Se há vinte anos poucas eram as justificações que encontrava para mentir nesse aspecto, hoje em dia muito menos encontro. E é-me penoso assistir às dúvidas e receios de quem, como eu e muitos outros, tem tudo para fazer o que lhe vai no coração e desperdiça irrecuperáveis anos de vida em pequenas mentiras de que nunca se orgulhará e com as quais nunca ganhará absolutamente nada, muito menos o respeito de quem ama e por quem quer ser amado.

sábado, novembro 15, 2003

Something in the way she moves

Vi-te passar e havia qualquer coisa no teu movimento, a maneira como te deslocavas no ar... Vi-te passar e reconheci-te, sorri-te. Levaste a mão à testa, para protegeres os olhos da luz ao mesmo tempo que me retribuías o sorriso. Mesmo na sombra dos teus dedos, os teus olhos brilhavam. Gostei imediatamente do que vi. Acho que foi nesse momento que me apaixonei por ti. Sem me dar conta. Só agora, ao olhar para ti, me lembrei e te revi, naquele instante, ao sol, a pele dourada do verão, t-shirt branca batida pelo vento e essa forma de te moveres, de miragem solta pelo ar. Foi assim que te vi. Depois, Uma noite, enquanto dançavas, voltei a sorrir. Havia qualquer coisa no teu movimento. Uma batida, um ritmo, leve... Danças bem. Danças como o teu sorriso, com uma suavidade que me faz sonhar. Sonha comigo, leva-me a dançar. Ensaia comigo esse teu swing, arrasta-me no teu ritmo, faz-me rodopiar até sentir a tontura de correr para te acompanhar. Há qualquer coisa no teu movimento...

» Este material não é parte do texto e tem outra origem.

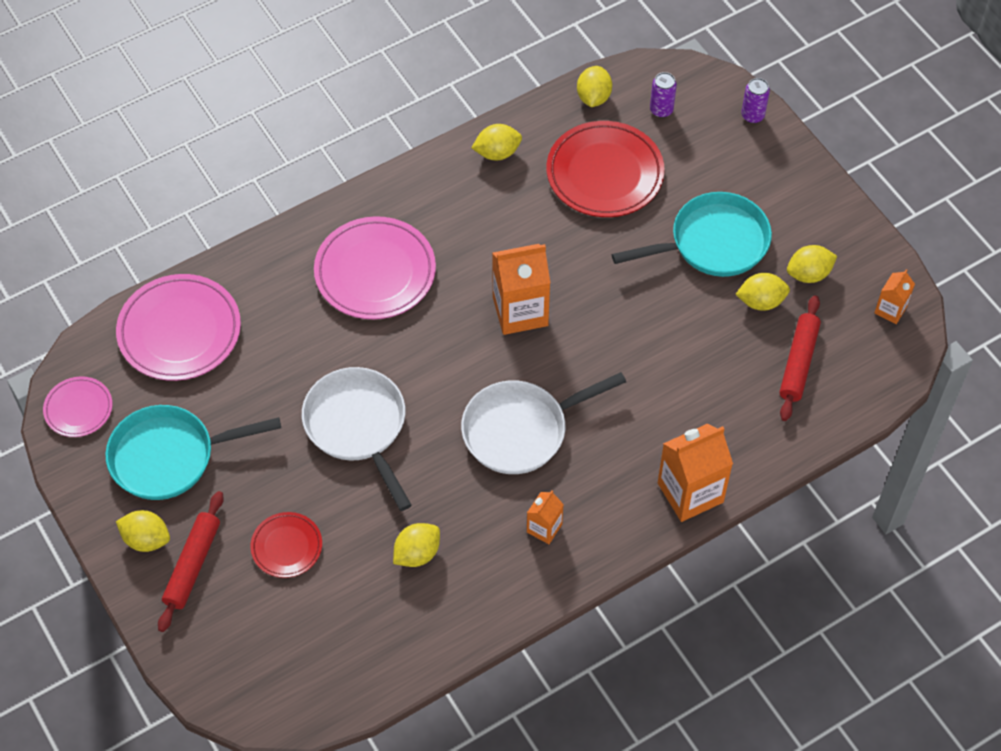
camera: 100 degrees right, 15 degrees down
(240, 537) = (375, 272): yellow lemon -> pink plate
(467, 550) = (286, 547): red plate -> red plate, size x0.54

sexta-feira, novembro 14, 2003

Fora de brincadeiras

Agora, fora de brincadeiras, digam-me lá se acreditam na justiça. Não, não era bem isso que eu queria dizer. A justiça até existe, se lhe despirmos a carga moral que lhe vem associada e a encararmos como uma simples linha de causa e efeito. Senão, vejamos. Cai uma árvore e mata alguém que vai a passar. É justo? Se estamos a falar de justiça (a senhora dos olhos vendados), estamos a laborar em erro. Isto porque a árvore podia ser velha, ter caído uma chuvada que lhe minasse as raízes, estar a soprar um vento desgarrado quando a pessoa ia a passar e... Truz! Lá foi a árvore e a pessoa. Causa e efeito. É justo que uma árvore caia nessas circunstâncias, mate um mosquito ou uma pessoa. Que tem isso de extraordinário? Uma coisa: o facto de estarmos convencidos de que podemos eventualmente ter a capacidade de controlar o que se passa à nossa volta e sermos surpreendidos por uma destas. Isso sim, é extraordinário, uma vez que passamos a vida a constatar que não conseguimos controlar coisíssima nenhuma, nem o elementar. É, portanto, muita presunção nossa querer sobrecarregar a justiça com a moral ou qualquer outra estupidez parecida. Moral da história: a justiça existe, nós é que insistimos em não ser justos.